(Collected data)
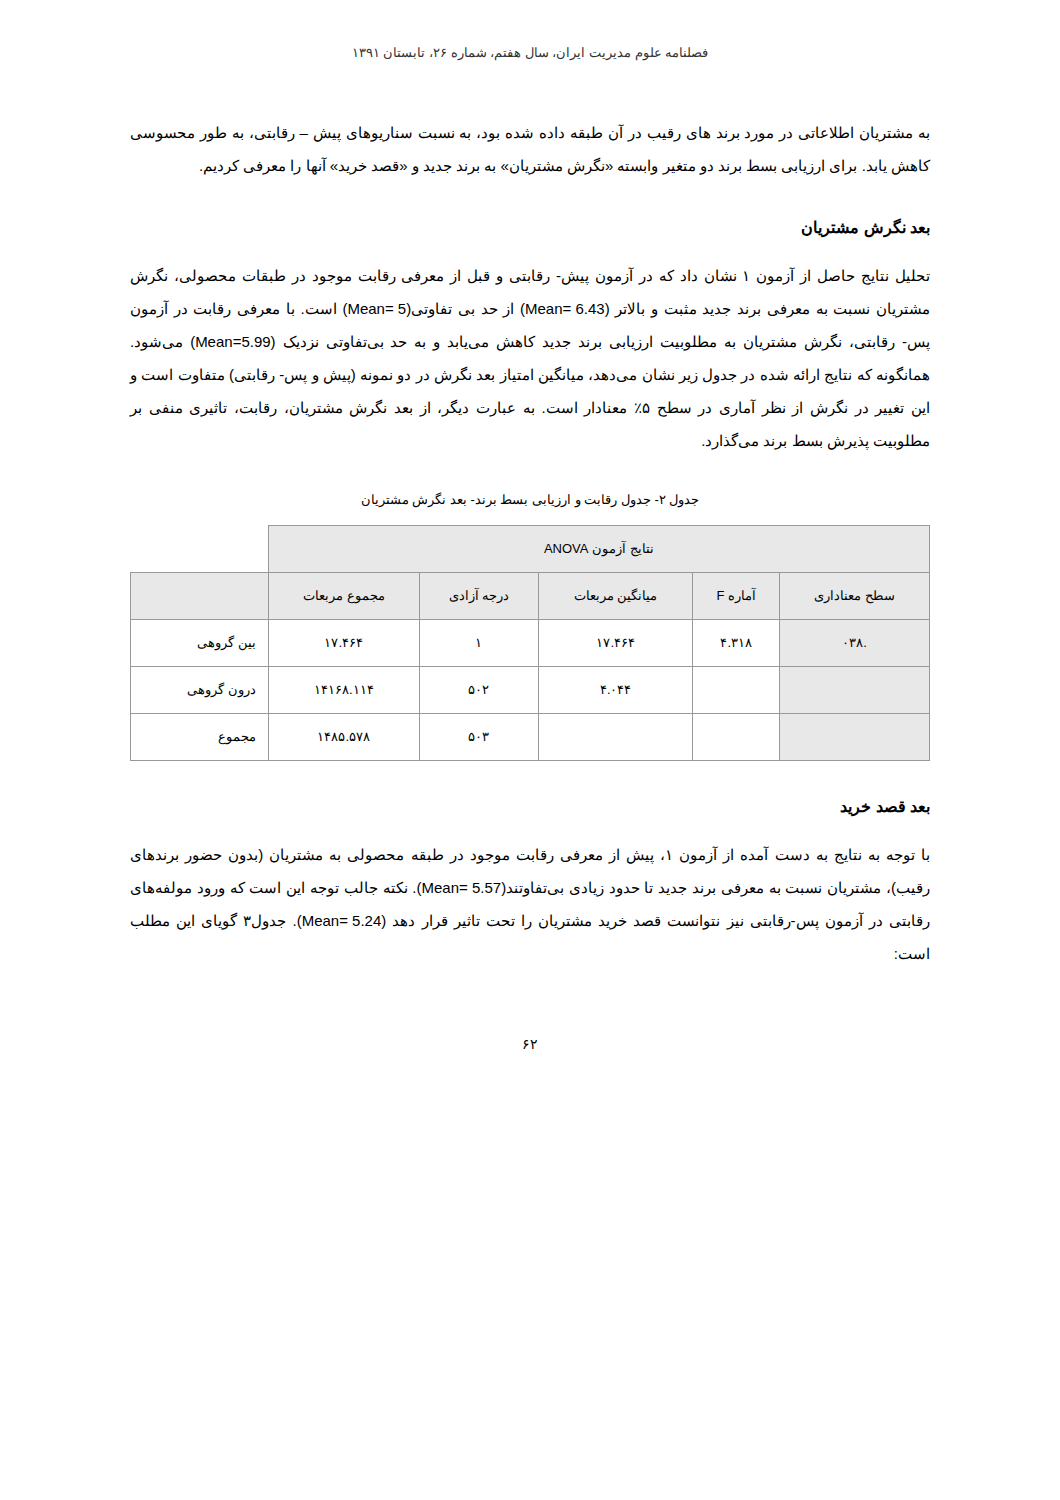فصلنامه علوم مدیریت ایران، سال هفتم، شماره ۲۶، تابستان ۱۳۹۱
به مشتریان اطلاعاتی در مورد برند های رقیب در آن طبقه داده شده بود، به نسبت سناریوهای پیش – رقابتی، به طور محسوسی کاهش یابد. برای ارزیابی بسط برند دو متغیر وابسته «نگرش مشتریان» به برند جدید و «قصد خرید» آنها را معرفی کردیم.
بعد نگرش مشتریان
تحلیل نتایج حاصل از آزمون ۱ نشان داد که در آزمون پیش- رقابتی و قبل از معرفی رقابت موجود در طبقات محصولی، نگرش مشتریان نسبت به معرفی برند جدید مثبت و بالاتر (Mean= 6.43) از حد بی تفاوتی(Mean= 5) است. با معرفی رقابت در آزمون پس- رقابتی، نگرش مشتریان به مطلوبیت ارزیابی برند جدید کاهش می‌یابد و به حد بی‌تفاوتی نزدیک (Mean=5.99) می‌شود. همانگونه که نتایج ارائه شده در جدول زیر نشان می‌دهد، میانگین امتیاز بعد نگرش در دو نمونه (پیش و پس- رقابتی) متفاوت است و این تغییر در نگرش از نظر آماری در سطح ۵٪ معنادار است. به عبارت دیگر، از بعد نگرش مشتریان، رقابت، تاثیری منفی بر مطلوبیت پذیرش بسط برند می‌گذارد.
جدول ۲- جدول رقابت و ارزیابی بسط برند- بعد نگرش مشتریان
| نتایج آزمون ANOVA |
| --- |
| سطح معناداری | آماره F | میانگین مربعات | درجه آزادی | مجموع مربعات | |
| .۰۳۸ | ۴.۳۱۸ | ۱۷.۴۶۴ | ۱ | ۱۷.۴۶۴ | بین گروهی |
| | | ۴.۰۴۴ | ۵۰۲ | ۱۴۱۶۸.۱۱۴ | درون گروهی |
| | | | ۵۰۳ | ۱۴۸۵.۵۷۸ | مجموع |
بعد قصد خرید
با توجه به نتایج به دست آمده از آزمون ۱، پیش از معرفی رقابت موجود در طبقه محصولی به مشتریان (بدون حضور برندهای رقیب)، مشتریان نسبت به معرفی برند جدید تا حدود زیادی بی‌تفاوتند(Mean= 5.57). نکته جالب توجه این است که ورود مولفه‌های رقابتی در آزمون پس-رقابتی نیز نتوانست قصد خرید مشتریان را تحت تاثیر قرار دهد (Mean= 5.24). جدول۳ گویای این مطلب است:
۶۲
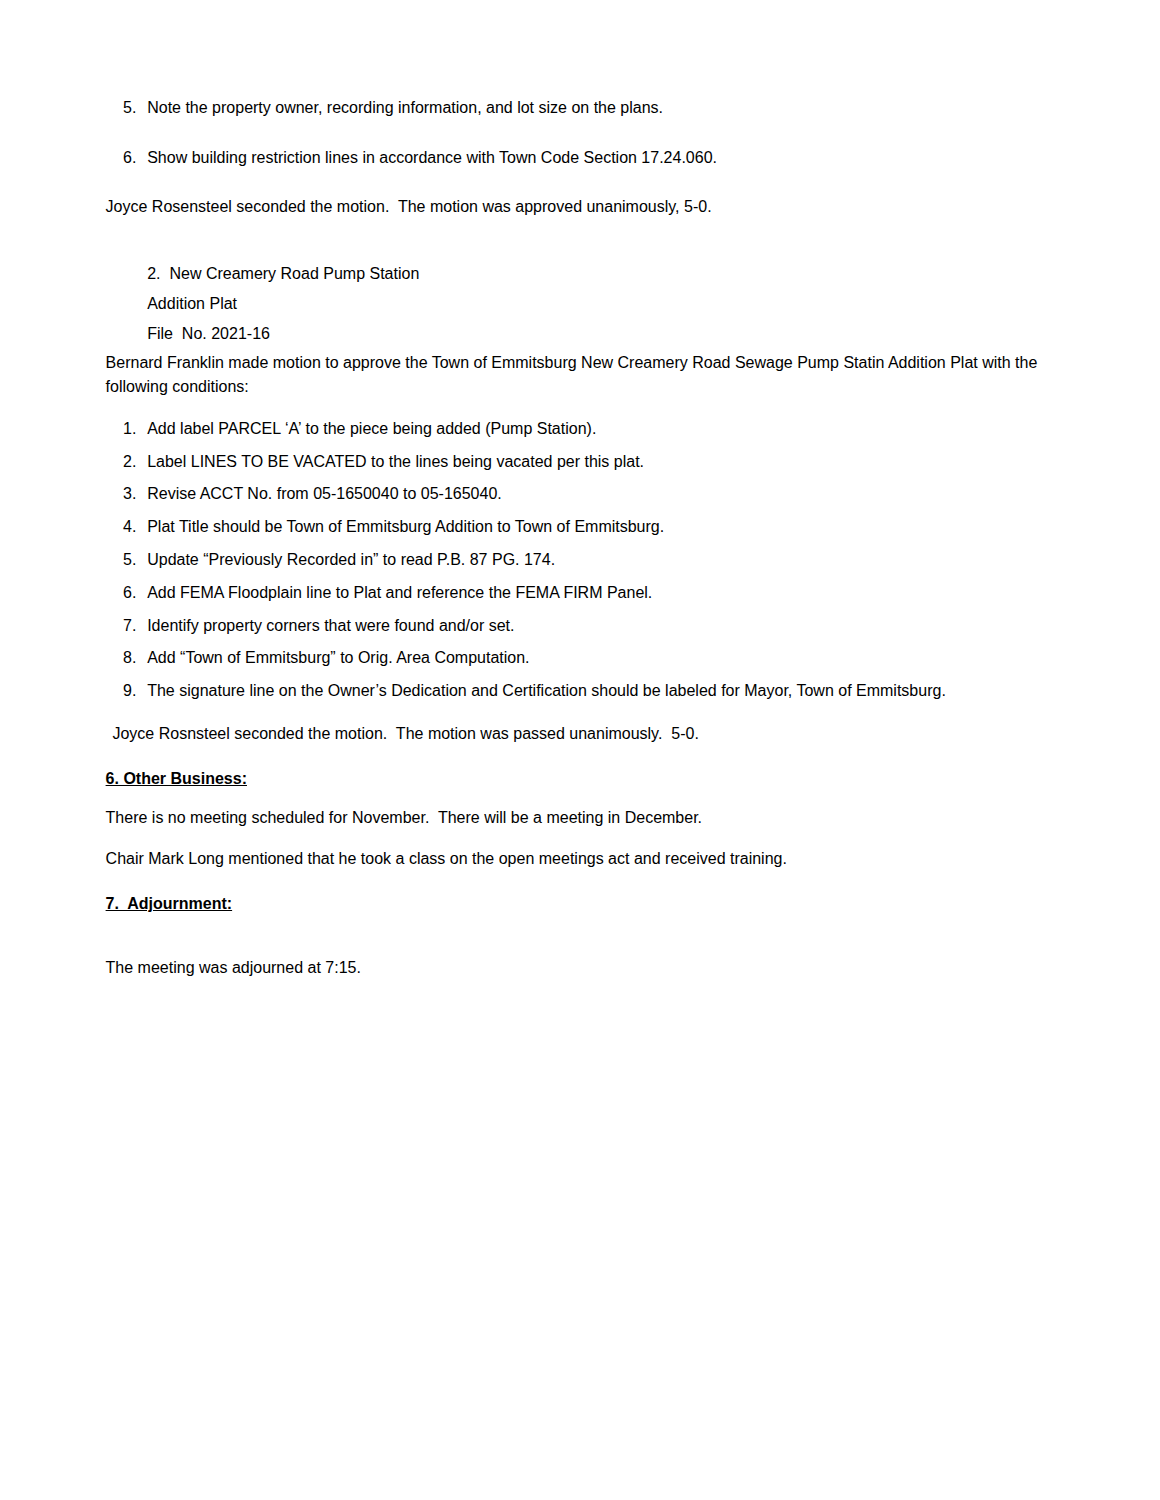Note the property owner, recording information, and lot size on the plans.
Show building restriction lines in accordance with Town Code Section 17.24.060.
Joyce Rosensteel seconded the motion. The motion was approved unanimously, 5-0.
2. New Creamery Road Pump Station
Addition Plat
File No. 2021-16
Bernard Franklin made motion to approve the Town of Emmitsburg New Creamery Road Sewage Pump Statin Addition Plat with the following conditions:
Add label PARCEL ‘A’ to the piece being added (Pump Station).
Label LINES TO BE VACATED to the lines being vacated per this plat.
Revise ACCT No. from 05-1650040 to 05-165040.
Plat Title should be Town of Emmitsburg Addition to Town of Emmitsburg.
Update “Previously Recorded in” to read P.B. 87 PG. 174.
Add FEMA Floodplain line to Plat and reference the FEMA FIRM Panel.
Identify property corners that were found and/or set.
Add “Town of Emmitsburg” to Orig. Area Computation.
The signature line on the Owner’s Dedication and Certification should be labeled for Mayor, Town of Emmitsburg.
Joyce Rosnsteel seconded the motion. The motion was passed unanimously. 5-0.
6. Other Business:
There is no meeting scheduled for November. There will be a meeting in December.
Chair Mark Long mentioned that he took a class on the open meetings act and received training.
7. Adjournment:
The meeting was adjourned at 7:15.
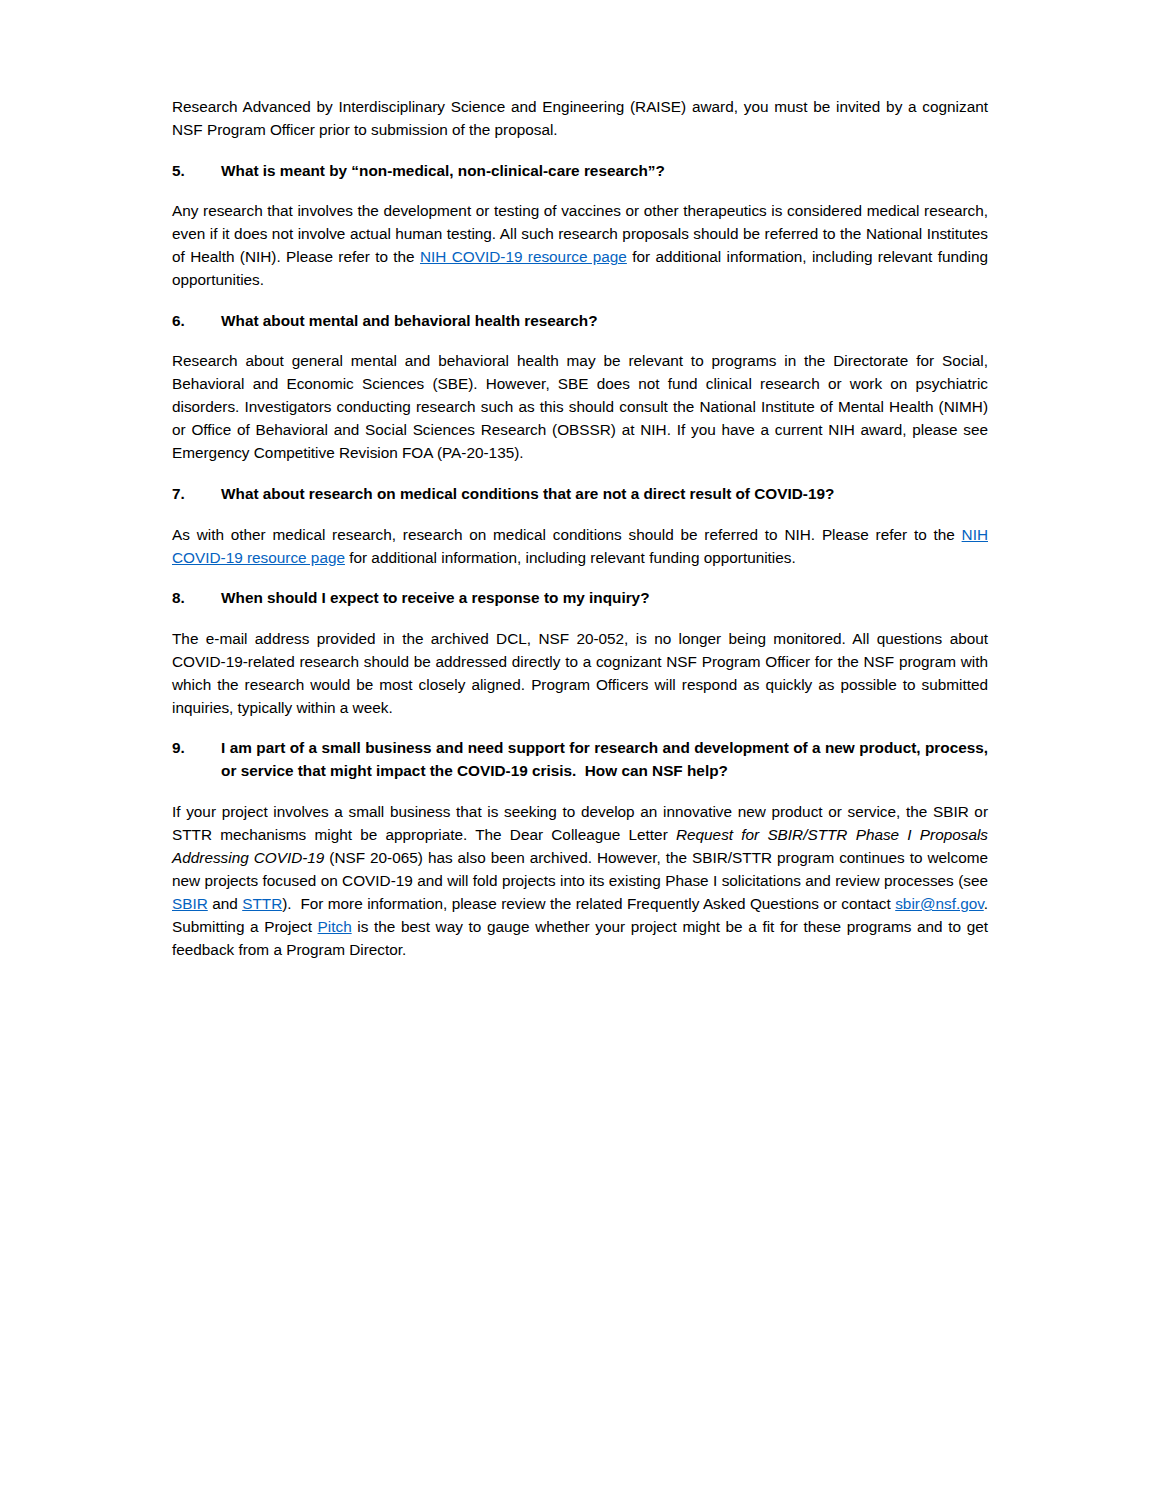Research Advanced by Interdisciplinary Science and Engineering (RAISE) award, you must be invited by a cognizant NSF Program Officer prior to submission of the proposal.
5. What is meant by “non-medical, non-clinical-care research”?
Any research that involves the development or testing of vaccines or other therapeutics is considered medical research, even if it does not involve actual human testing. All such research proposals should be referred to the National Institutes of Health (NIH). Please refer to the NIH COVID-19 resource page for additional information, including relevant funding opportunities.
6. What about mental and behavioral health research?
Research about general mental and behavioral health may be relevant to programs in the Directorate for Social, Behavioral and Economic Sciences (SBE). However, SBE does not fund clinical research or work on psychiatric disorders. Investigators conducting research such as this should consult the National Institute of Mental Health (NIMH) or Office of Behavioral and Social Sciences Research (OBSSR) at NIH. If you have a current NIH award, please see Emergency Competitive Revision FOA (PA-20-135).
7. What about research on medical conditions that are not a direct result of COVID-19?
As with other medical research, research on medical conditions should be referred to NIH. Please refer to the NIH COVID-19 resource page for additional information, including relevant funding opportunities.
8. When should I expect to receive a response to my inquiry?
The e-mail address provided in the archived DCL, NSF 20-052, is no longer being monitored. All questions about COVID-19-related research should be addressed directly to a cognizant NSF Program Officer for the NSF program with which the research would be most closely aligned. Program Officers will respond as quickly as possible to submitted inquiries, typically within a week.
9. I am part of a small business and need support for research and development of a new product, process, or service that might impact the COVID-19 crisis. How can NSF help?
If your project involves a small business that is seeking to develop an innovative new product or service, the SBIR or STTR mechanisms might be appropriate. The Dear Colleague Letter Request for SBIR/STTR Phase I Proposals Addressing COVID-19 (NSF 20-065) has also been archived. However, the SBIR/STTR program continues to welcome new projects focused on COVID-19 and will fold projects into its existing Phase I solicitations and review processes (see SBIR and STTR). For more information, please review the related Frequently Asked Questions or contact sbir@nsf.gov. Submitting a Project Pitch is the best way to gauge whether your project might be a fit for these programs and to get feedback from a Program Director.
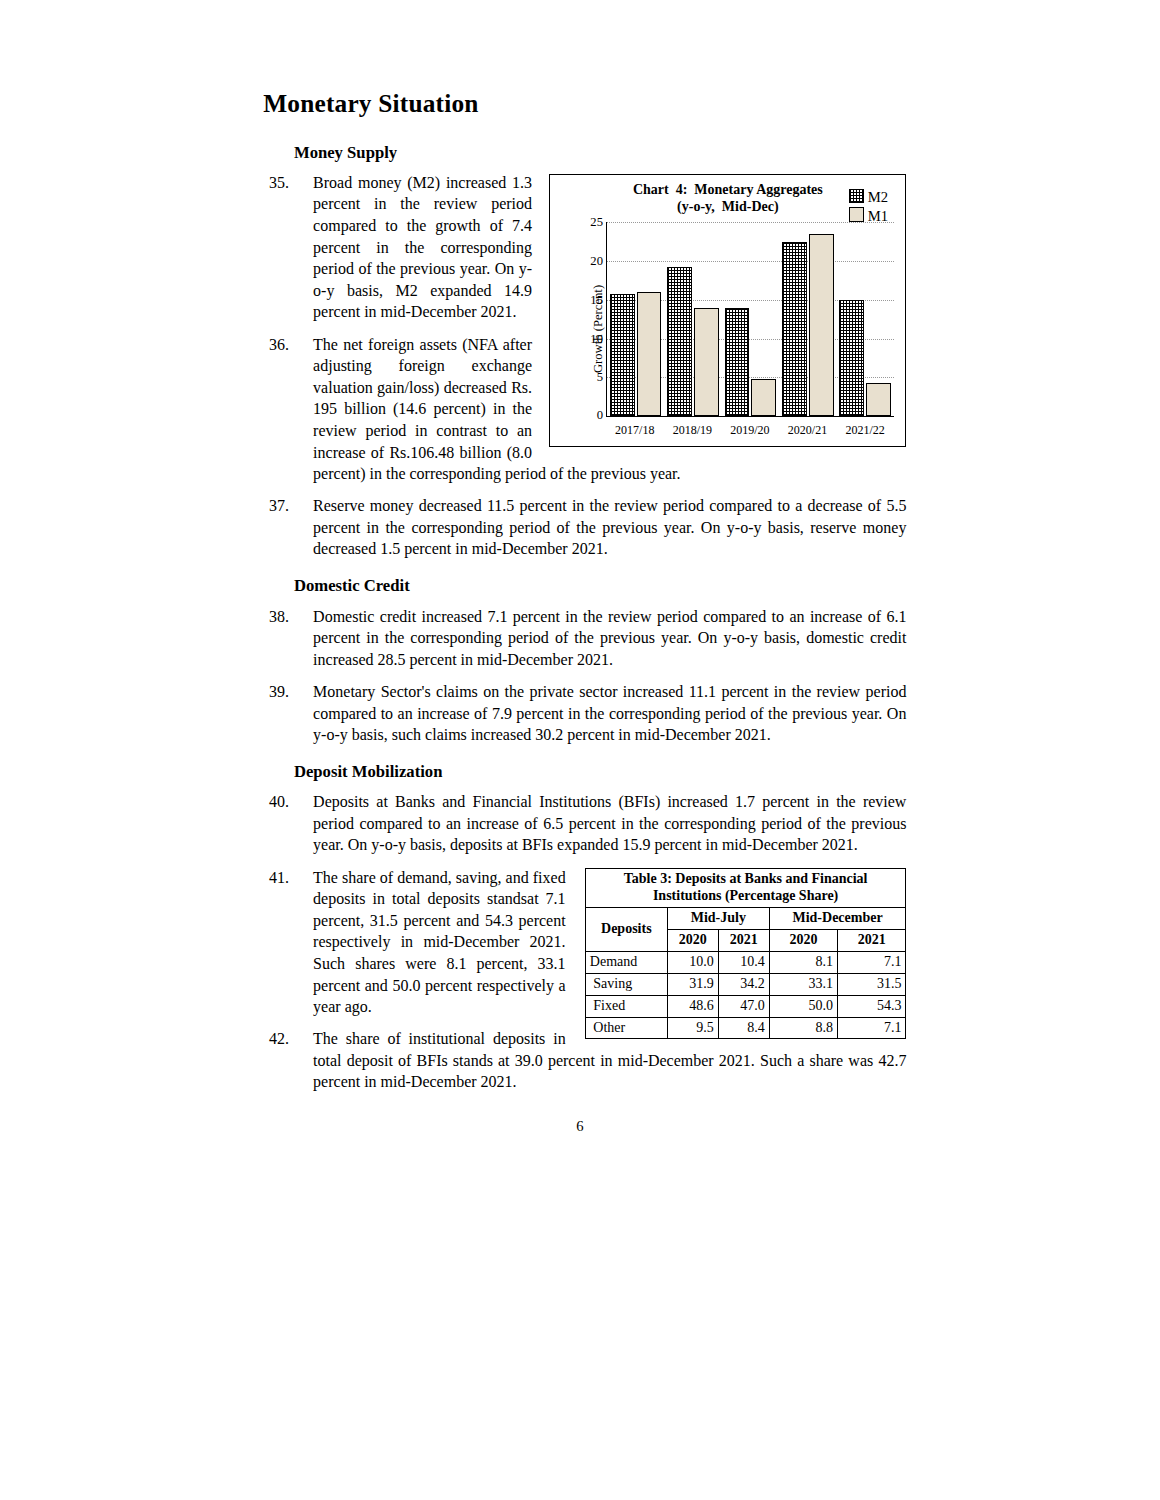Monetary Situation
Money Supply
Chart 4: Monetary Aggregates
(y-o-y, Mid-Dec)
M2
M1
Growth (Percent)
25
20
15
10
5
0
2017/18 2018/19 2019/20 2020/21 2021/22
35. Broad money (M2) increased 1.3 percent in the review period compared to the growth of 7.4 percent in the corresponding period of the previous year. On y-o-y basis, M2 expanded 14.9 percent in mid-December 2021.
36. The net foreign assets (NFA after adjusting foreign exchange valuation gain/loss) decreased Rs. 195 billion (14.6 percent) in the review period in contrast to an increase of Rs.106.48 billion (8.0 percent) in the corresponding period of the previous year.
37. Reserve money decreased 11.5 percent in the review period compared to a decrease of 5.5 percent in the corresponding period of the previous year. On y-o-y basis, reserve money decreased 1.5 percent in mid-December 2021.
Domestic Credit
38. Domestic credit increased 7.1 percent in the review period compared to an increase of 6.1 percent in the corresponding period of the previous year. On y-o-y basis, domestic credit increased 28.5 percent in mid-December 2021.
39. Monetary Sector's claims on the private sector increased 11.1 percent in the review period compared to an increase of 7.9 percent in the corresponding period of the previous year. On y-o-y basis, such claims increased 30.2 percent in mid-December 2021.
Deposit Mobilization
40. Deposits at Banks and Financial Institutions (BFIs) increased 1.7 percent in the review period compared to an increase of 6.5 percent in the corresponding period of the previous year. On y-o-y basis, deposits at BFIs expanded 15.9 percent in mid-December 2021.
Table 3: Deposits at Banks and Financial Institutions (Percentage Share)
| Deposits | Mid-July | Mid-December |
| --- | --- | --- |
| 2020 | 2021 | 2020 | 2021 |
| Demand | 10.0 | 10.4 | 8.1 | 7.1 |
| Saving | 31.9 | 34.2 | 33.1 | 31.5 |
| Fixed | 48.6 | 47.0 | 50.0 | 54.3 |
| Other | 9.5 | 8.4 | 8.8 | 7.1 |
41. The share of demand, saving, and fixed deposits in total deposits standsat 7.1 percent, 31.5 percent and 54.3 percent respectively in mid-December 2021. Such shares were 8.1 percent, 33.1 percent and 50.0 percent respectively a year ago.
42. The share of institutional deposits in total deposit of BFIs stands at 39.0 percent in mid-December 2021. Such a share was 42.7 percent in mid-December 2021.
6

→ Task goal:
Of the lines above, copy only those from the one holding "As with other" to the one holding "Money Supply", both included, and exclude every image.

→ Exercise output:
As with other medical research, research on medical conditions should be referred to NIH. Please refer to the NIH COVID-19 resource page for additional information, including relevant funding opportunities.
8. When should I expect to receive a response to my inquiry?
The e-mail address provided in the archived DCL, NSF 20-052, is no longer being monitored. All questions about COVID-19-related research should be addressed directly to a cognizant NSF Program Officer for the NSF program with which the research would be most closely aligned. Program Officers will respond as quickly as possible to submitted inquiries, typically within a week.
9. I am part of a small business and need support for research and development of a new product, process, or service that might impact the COVID-19 crisis. How can NSF help?
If your project involves a small business that is seeking to develop an innovative new product or service, the SBIR or STTR mechanisms might be appropriate. The Dear Colleague Letter Request for SBIR/STTR Phase I Proposals Addressing COVID-19 (NSF 20-065) has also been archived. However, the SBIR/STTR program continues to welcome new projects focused on COVID-19 and will fold projects into its existing Phase I solicitations and review processes (see SBIR and STTR). For more information, please review the related Frequently Asked Questions or contact sbir@nsf.gov. Submitting a Project Pitch is the best way to gauge whether your project might be a fit for these programs and to get feedback from a Program Director.
Monetary Situation
Money Supply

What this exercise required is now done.